* **Apply what you read**
**A.** Repeat the passage of the Rudiments excerpt below between "I never held" and "him. Not me.", inclusive.
**B.** Decide whether each statement agrees with the Rudiments excerpt below, answering yes or no and quoting the words that settle it: (i) The seminary was also a farm. (ii) Campbell Soup Company was located about 50 miles from the seminary. (iii) Two fields were leased to Campbell Soup Company for tomatoes.

* **Page excerpt**
Monday, March 20, 2023

16,156. RUDIMENTS, pt. 1,375

RUDIMENTS, pt. 1,375
(where am I going, where have I been? pt. 6)
I never held that whipping against
anyone; in fact I couldn't have cared
less. There are certain invariable
ways NOT to get into a young guy's
head with some kind of lesson  -  
one of which is NOT to make a big
deal over a simple issue. It becomes
an over-played joke, and that joke 
is on them, not you. The fact that a 
6-foot religious guy had to resort to 
such means over a piddling infraction 
just weakened him. Not me.
-
The seminary was also a farm, with 
farmland around it. No big-deal 
agribusiness kind of stuff, just a few 
open fields. Campbell Soup Company 
was in Camden  -  maybe 20 miles
away  -  and one or two years 'we', or 
the seminary - I had nothing to do with 
it - leased two fields to them for peppers.

* **Data provided**
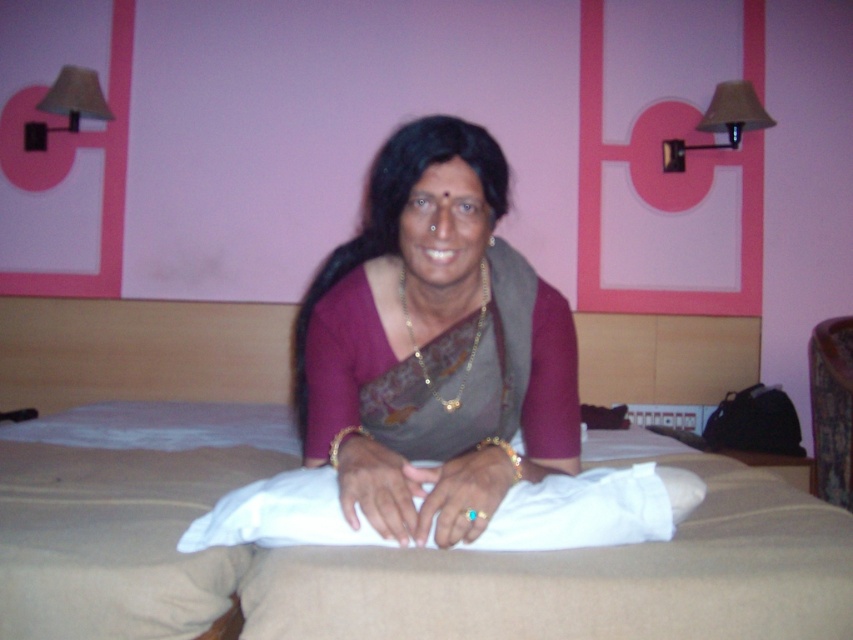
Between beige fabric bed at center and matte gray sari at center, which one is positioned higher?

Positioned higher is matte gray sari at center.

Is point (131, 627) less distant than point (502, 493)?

* **Answers provided**
**A.**
I never held that whipping against
anyone; in fact I couldn't have cared
less. There are certain invariable
ways NOT to get into a young guy's
head with some kind of lesson  -  
one of which is NOT to make a big
deal over a simple issue. It becomes
an over-played joke, and that joke 
is on them, not you. The fact that a 
6-foot religious guy had to resort to 
such means over a piddling infraction 
just weakened him. Not me.

**B.**
(i) Yes: "The seminary was also a farm"
(ii) No: "maybe 20 miles away"
(iii) No: "leased two fields to them for peppers."